Post 99.

It’s a dilemma. Often, though not all the time, when Stone is putting Ziya to bed, I can hear her yelling for me. I asked her why she prefers me to him when she is going to bed and she says that it’s because I sing her songs she likes. These are songs I’ve written over the years, songs he doesn’t know the words to. He plays her a whole range of beautiful music, but he’s not a committing-words-to-memory kind of guy, and she likes to sing along. She also tells me that she misses me and that’s why she cries when I’m not there, although he’s doing everything right and he’s a great dad, and you think it’d be enough.

What to do? Leave him to sit through her bawling for me, knowing it’s important that she learn to be content when I’m not around or go rescue them both, and myself from sitting upstairs stressing that she just wants me and wondering why I’m holding back from running into her little arms. It’s hard. I wait awhile before going, but inevitably I go because I miss her too and I completely connect to why she misses me. All moms know that one day such dependence and desire is going to melt into autonomy and less affection as children grow and establish their individuality and boundaries. I know it’s important that she have strong relations with her dad, but I also adore that I’m still her final comfort and her closest love. I’d feel more like I’m being selfish if it wasn’t so much to simply cherish.
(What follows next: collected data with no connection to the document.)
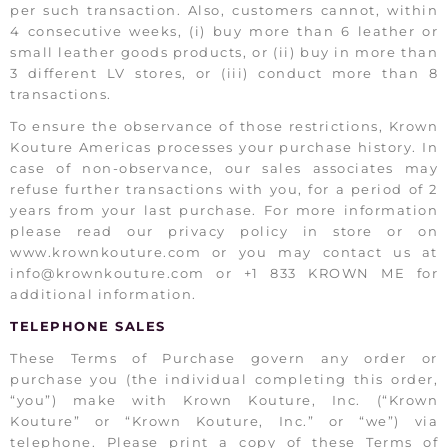
per such transaction. Also, customers cannot, within
4 consecutive weeks, (i) buy more than 6 leather or
small leather goods products, or (ii) buy in more than
3 different LV stores, or (iii) conduct more than 8
transactions.
To ensure the observance of those restrictions, Krown
Kouture Americas processes your purchase history. In
case of non-observance, our sales associates may
refuse further transactions with you, for a period of 2
years from your last purchase. For more information
please read our privacy policy in store or on
www.krownkouture.com or you may contact us at
info@krownkouture.com or +1 833 KROWN ME for
additional information.
TELEPHONE SALES
These Terms of Purchase govern any order or
purchase you (the individual completing this order,
“you”) make with Krown Kouture, Inc. (“Krown
Kouture” or “Krown Kouture, Inc.” or “we”) via
telephone. Please print a copy of these Terms of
All this missing means that I work hard, really hard, but I’ve stopped wanting to go much further in my job than where I am now, at least for now. Moving up may mean more seniority, influence and pay, but it would also mean more responsibilities, longer hours, greater stress and less time for Ziya. What would be the point of that? I feel like I’d just look back on these years spent advancing a career and only be able to focus on how quickly this time in her life passed, never to return. How many memories of sitting in meetings and sending emails do I really need? As a mother, can you ever make enough memories of time with your baby?

This isn’t a family-career quandary. I’m not choosing one over the other, but aspiring to both. I also already know – or maybe I’ve decided – that investment in my family beats my career priorities hands down. The predicament is how to handle this understanding wisely, given that work and family are each important for women’s confidence, power, contribution and identity. Each must be charted in a way that makes personal sense. That may mean investing less in your job that people have come to expect or making imperfect decisions in your family because you want to squeeze every drop from those moments when you are able to be present.
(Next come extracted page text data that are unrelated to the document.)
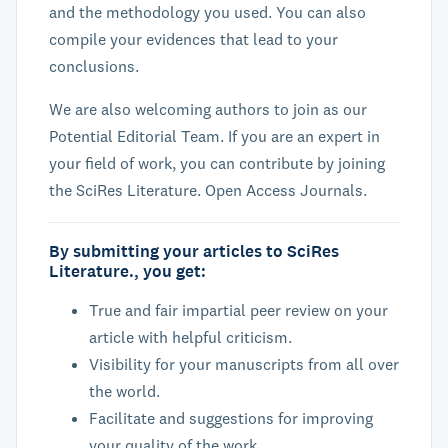
and the methodology you used. You can also
compile your evidences that lead to your
conclusions.
We are also welcoming authors to join as our
Potential Editorial Team. If you are an expert in
your field of work, you can contribute by joining
the SciRes Literature. Open Access Journals.
By submitting your articles to SciRes
Literature., you get:
True and fair impartial peer review on your
article with helpful criticism.
Visibility for your manuscripts from all over
the world.
Facilitate and suggestions for improving
your quality of the work.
I’m not lying, sometimes I could shed unprompted tears that I spend so little time with this swiftly unfurling little sprout or that being tired from work compromises quality time at nights and on weekends. Sometimes, just as I love my job, I also know that I need to be absent so that Stone and Ziya figure it out together, without me. Still, when she insists that no one else matters, rightly or wrongly, and only because I’m actually able to be there, I am also guilty of making sure that love up from mummy can’t be replaced by anybody.